- _Exercise goal_
Exact duplicates of the lines from the top of the data through the line containing "17946.50 | 15.48 |" are needed, with every picture left out.

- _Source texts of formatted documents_
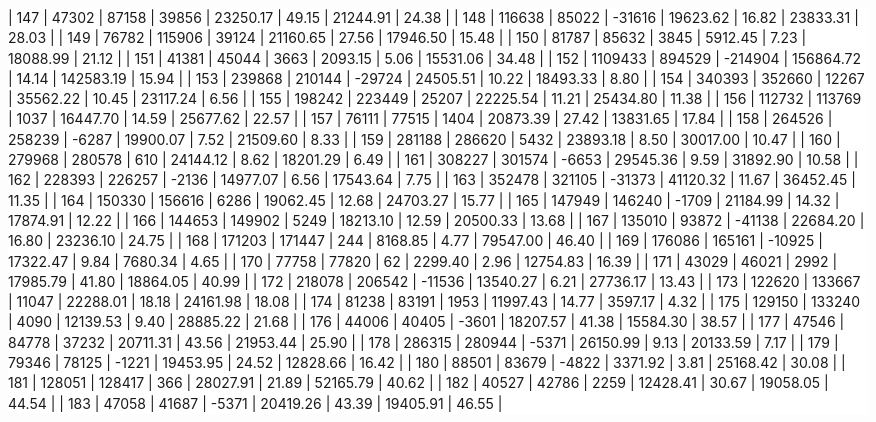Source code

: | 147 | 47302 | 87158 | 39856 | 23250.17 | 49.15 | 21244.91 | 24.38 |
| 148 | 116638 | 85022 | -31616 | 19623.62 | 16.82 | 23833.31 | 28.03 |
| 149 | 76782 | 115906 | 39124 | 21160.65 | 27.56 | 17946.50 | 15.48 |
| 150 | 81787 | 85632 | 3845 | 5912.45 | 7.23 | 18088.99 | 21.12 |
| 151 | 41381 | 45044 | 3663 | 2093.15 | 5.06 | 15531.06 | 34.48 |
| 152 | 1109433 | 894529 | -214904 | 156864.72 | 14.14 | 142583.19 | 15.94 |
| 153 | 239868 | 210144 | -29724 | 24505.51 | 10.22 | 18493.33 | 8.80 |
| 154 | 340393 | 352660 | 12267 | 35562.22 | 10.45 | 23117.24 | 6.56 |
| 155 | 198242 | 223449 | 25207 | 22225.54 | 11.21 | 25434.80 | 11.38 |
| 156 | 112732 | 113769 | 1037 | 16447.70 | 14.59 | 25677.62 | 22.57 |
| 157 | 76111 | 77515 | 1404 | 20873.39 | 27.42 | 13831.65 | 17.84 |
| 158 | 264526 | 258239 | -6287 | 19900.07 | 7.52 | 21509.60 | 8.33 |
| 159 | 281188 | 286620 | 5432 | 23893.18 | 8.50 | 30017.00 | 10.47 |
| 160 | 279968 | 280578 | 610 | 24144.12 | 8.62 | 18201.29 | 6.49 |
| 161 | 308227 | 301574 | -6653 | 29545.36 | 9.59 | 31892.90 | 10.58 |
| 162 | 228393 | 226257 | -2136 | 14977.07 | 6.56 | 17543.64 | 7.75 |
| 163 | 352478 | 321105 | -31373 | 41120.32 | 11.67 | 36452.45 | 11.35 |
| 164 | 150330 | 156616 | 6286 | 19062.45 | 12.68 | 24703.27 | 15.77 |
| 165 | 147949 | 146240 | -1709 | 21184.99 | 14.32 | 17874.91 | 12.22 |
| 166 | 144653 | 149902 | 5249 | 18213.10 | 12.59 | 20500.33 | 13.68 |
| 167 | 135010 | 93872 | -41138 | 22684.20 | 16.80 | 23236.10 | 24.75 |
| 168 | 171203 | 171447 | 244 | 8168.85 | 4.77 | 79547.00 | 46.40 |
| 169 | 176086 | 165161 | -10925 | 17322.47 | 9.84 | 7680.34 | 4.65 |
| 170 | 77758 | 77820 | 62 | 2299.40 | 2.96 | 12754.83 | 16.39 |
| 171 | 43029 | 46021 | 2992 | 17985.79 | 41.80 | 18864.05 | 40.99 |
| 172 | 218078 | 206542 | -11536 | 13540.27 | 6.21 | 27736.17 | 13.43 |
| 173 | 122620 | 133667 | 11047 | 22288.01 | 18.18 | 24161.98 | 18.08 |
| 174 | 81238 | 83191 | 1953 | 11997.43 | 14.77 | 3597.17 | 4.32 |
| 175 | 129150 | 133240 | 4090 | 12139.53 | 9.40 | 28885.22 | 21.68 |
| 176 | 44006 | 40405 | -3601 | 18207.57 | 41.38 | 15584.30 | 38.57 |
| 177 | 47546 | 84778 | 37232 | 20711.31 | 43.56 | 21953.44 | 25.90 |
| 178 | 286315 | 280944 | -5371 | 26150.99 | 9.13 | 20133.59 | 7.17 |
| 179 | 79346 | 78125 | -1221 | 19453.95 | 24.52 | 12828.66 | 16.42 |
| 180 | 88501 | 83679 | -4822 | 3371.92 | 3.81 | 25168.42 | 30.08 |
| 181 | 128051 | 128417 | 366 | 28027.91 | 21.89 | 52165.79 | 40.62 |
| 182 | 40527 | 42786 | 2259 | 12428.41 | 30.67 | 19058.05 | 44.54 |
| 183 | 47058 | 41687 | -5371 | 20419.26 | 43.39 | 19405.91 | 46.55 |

- _Response_
Source code

: | 147 | 47302 | 87158 | 39856 | 23250.17 | 49.15 | 21244.91 | 24.38 |
| 148 | 116638 | 85022 | -31616 | 19623.62 | 16.82 | 23833.31 | 28.03 |
| 149 | 76782 | 115906 | 39124 | 21160.65 | 27.56 | 17946.50 | 15.48 |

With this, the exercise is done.